In furtherance, Mr. Ashiagbor stated that,
“over the years banks have had to move gradually from what you call the brick and mortar to more electronic one… Banking services is a relationship based business and so there’s the need to connect to the customer… Things will not change entirely, but there will certainly be changes because once we have been forced as we have been to contend with the issues of COVID-19...and dealing with our clients remotely, it will become an acceptable way of working. I believe but it will not be a 100% situation where you have no physical interaction with your client but it will be reduced”.
Going forward, COVID-19 has forever changed the face of economies, businesses and the banking sector which plays a significant role in the aforementioned disciplines, the way forward can either see a merger of the lessons learnt and implementation of ideas from COVID experience or a total overhaul of practices in the banking industry.

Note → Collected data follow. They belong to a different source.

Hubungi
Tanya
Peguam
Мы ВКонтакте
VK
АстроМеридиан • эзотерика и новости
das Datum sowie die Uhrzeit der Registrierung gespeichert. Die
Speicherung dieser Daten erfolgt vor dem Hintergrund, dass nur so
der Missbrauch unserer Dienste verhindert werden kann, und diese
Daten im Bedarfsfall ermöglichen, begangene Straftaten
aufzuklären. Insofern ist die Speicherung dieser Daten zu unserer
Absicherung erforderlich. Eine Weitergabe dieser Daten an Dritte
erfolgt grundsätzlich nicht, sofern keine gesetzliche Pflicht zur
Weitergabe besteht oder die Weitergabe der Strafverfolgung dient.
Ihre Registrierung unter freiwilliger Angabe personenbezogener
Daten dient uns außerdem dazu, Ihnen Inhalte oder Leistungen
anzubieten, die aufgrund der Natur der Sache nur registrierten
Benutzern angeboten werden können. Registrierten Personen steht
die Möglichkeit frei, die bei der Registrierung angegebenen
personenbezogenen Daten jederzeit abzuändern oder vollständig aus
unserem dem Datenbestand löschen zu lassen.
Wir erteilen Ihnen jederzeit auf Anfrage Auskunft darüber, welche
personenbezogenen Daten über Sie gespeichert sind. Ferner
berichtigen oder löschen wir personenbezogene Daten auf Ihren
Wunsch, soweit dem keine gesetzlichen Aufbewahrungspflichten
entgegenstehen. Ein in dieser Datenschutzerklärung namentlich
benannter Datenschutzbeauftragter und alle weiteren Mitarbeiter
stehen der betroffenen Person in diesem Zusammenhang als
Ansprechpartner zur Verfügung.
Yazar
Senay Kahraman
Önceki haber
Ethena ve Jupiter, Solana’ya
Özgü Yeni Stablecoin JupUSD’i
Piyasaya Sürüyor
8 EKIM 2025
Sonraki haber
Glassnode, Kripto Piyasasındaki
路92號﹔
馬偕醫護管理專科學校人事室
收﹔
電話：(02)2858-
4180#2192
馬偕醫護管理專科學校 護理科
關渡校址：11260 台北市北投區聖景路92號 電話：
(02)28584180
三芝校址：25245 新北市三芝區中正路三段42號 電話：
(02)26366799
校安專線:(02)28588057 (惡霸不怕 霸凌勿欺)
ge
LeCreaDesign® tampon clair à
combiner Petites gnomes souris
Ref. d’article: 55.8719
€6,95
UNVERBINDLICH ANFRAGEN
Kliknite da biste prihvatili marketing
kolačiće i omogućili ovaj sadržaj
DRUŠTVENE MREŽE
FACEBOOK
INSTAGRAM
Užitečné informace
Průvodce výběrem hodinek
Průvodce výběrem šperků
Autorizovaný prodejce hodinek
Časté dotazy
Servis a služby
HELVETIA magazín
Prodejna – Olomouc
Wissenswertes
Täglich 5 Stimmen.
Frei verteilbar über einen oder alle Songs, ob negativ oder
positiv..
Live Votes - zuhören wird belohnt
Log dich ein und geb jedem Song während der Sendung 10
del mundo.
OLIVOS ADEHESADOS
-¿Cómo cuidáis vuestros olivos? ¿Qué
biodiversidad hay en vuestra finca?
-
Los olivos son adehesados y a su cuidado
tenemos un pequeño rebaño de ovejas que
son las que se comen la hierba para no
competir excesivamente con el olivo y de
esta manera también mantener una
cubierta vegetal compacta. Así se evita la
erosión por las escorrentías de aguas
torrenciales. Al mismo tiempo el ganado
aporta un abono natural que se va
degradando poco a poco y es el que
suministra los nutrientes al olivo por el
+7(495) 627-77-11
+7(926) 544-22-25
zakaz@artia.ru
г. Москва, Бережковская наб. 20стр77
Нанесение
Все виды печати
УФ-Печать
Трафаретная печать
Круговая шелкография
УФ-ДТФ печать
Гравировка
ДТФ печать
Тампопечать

Mr. Acheampong was quite optimistic about the future deliverables of the banking sector saying,
“the practice of putting 7,000 people in a building is no longer going to be the norm, whether we like it or not, working from home is going to be part of this process…instead of having database in silos, if you centralize, it means that people can work from home and access the database.” He was also of the view that relationship management will change as its going to be moved from face-to-face interaction and move online to digital platforms.
Credit appraisal and monitoring is one major domain which would have to change according to Mr. Ashiagbor because
“the whole ecosystem in terms of the assumptions one makes as to what makes a business attractive or not so attractive from a lending point of view will have to change because of the impact of COVID-19”.